BEGIN

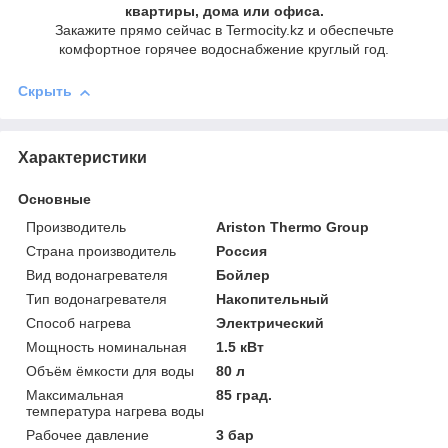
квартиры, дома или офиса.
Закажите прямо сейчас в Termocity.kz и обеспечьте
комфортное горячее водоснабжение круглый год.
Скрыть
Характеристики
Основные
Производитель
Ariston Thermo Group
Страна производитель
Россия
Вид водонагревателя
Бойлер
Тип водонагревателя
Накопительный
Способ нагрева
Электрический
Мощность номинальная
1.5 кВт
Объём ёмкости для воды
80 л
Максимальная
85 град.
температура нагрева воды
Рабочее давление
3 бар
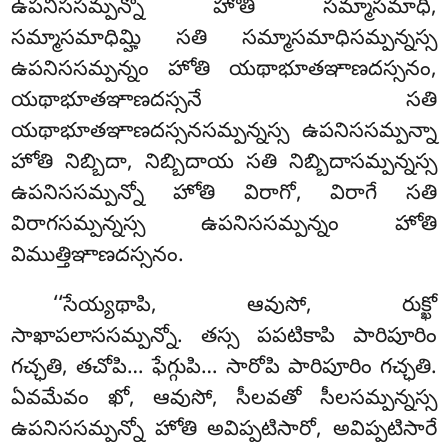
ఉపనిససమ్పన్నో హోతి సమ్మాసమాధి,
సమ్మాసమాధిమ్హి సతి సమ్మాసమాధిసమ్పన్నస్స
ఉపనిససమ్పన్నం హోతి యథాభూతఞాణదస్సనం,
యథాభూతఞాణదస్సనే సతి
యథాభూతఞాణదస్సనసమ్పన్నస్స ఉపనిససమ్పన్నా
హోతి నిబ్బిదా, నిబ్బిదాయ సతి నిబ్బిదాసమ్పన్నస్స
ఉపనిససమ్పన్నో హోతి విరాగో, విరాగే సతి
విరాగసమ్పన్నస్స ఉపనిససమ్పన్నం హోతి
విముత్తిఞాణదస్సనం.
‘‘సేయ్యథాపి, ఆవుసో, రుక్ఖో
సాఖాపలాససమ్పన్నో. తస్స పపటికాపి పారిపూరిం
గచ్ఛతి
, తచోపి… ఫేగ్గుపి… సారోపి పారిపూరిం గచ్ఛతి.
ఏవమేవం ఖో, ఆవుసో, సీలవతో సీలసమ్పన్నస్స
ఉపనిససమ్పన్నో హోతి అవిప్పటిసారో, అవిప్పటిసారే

END
BEGIN

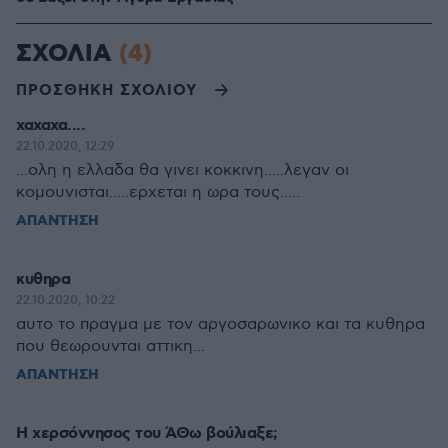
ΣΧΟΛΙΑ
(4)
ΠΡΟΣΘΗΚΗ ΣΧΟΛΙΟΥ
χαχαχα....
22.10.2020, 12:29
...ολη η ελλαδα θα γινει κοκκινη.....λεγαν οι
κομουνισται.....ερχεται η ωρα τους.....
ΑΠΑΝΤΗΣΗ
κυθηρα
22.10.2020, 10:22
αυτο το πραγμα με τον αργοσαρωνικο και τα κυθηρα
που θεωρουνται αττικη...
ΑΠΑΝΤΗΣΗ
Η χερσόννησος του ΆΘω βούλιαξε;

END
BEGIN

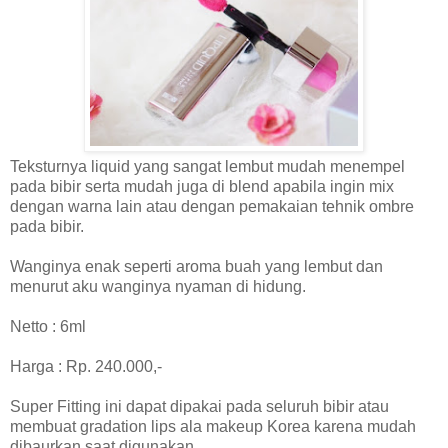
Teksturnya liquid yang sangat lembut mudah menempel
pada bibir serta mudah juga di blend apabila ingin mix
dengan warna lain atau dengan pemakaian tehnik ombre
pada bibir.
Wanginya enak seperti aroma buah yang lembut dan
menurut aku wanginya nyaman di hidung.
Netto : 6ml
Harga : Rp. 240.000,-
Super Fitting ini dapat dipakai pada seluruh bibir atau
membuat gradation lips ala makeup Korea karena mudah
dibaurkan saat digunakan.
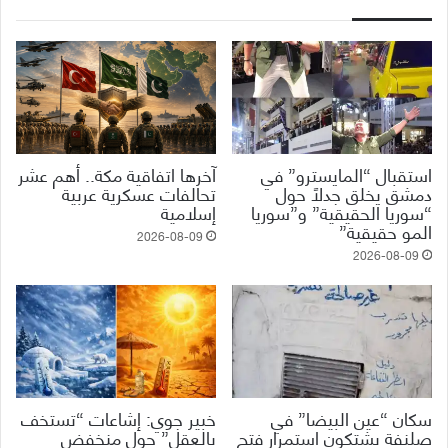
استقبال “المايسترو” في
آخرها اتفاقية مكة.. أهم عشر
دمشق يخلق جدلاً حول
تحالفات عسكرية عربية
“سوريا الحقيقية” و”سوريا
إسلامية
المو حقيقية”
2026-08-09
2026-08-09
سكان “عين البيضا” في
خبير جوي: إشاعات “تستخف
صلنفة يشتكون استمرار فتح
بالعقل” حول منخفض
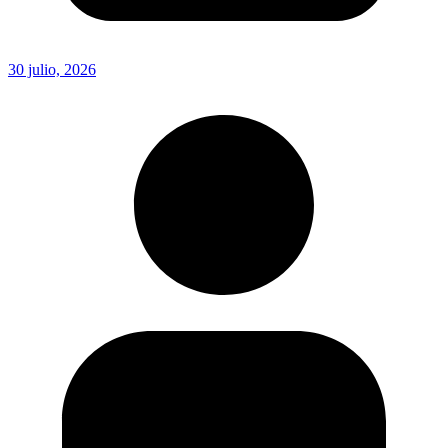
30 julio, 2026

END

TASK:
Rewrite the lines from the line with "квартиры, дома или офиса." to the line with "Тип водонагревателя", changing "водонагревателя" to "нагревателя" and leaving everything else as it is.

EXERCISE SOLUTION:
квартиры, дома или офиса.
Закажите прямо сейчас в Termocity.kz и обеспечьте
комфортное горячее водоснабжение круглый год.
Скрыть
Характеристики
Основные
Производитель
Ariston Thermo Group
Страна производитель
Россия
Вид нагревателя
Бойлер
Тип нагревателя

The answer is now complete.